The statement also said infection from the Omicron variant is particularly mild and that immunity conferred by the leaky vaccines is short-lived. Kids will only be offered a COVID vaccine if they’re in a high-risk group.
The September update gave no leeway for parents to get their little ones jabbed before the window closed. Doctors can no longer inoculate kids with a back-dated deadline of August 31.
The policy marks a continued trend of health authorities taking a more cautionary approach to injecting children with the emergency-use approved vaccines.
Other European countries, such as Denmark, have also ended the COVID vaccine for youth under 18.
In Canada, health authorities continue to encourage parents to vaccinate their babies and kids, even while the former Chair of National Advisory Committee on Immunization (NACI) admitted last month that COVID is less deadly to kids than the flu.
Earlier this month, Prime Minister Justin Trudeau said he might impose more COVID restrictions this winter unless 80-90% of the population gets “up-to-date” vaccinations.
To be fully vaccinated in Canada previously meant having two doses of a Health Canada-approved vaccine.
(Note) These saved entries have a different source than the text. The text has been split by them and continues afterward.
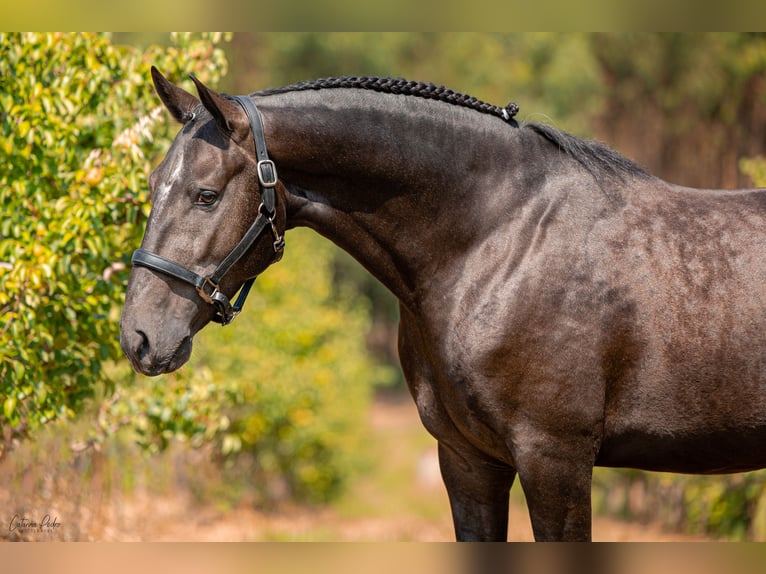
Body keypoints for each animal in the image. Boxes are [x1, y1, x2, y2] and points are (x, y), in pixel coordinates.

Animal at [120, 68, 766, 544]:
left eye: (206, 196)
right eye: (151, 185)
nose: (138, 338)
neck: (498, 240)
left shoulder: (555, 461)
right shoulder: (467, 461)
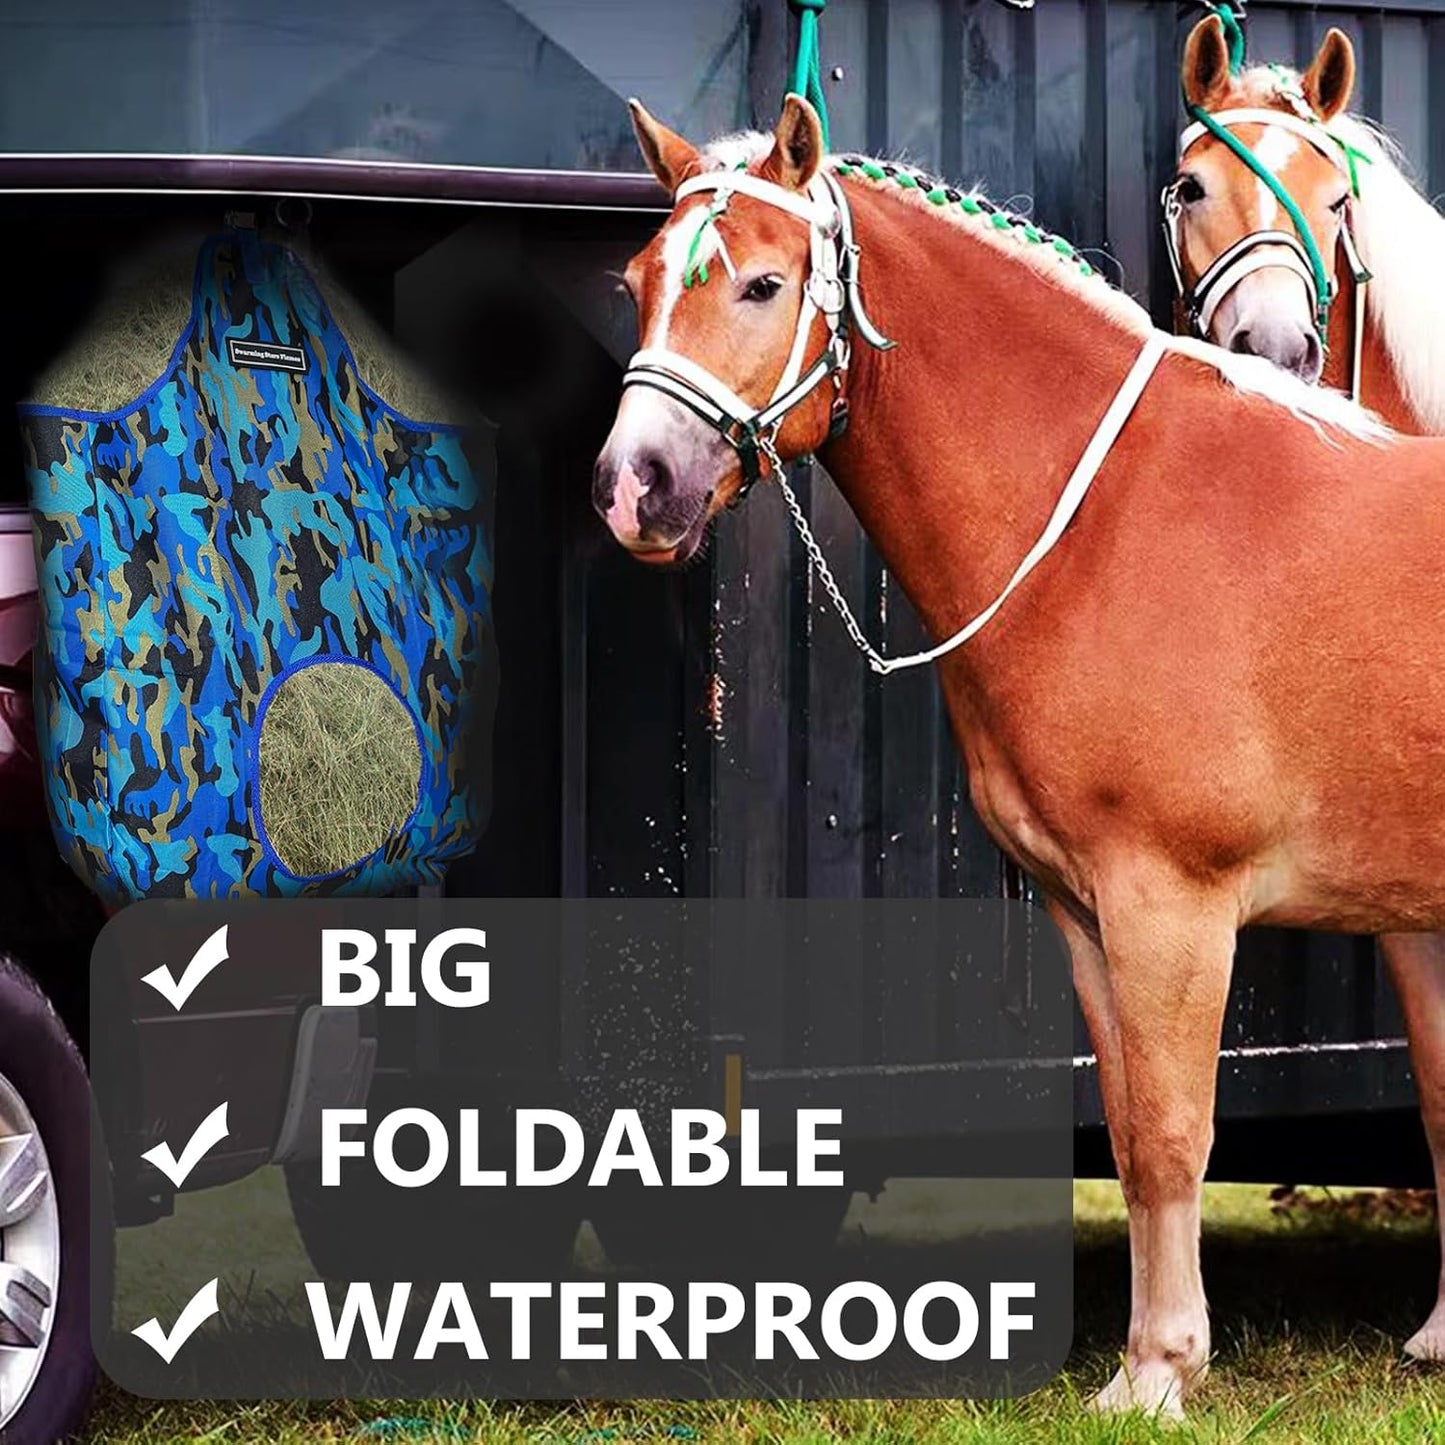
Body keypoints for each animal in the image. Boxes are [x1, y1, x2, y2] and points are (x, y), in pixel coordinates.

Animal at [592, 91, 1445, 1415]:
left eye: (763, 284)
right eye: (636, 281)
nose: (635, 485)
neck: (1106, 522)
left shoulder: (1171, 906)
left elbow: (1172, 1132)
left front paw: (1159, 1372)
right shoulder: (1084, 909)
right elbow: (1131, 1129)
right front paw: (1144, 1364)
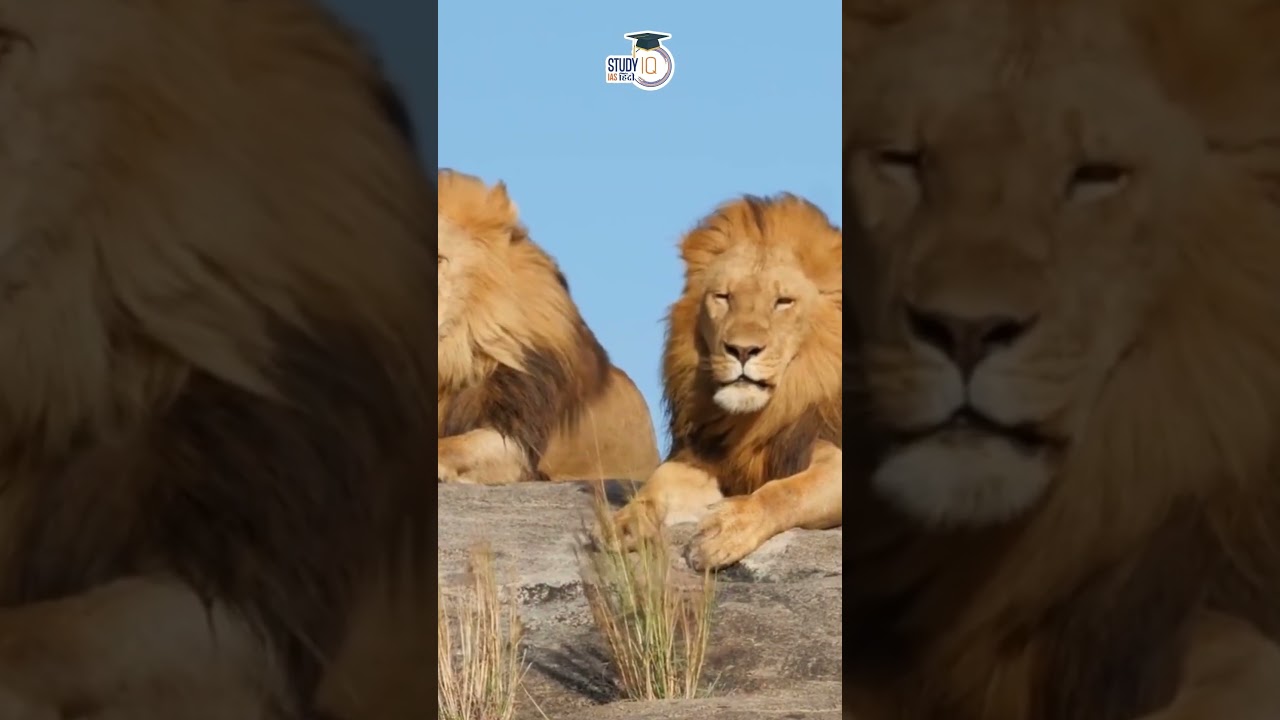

The Canadian federal government is now applying pressure for citizens to get regular COVID-19 boosters.
In September, NACI announced that Canadians might consider getting a vaccine every 90 days.
“A shorter interval of at least three months may be warranted in the context of heightened epidemiological risk as well as operational considerations for the efficient deployment of the COVID-19 vaccination program,” a summary of a National Advisory Committee on Immunization statement said on Sept. 1.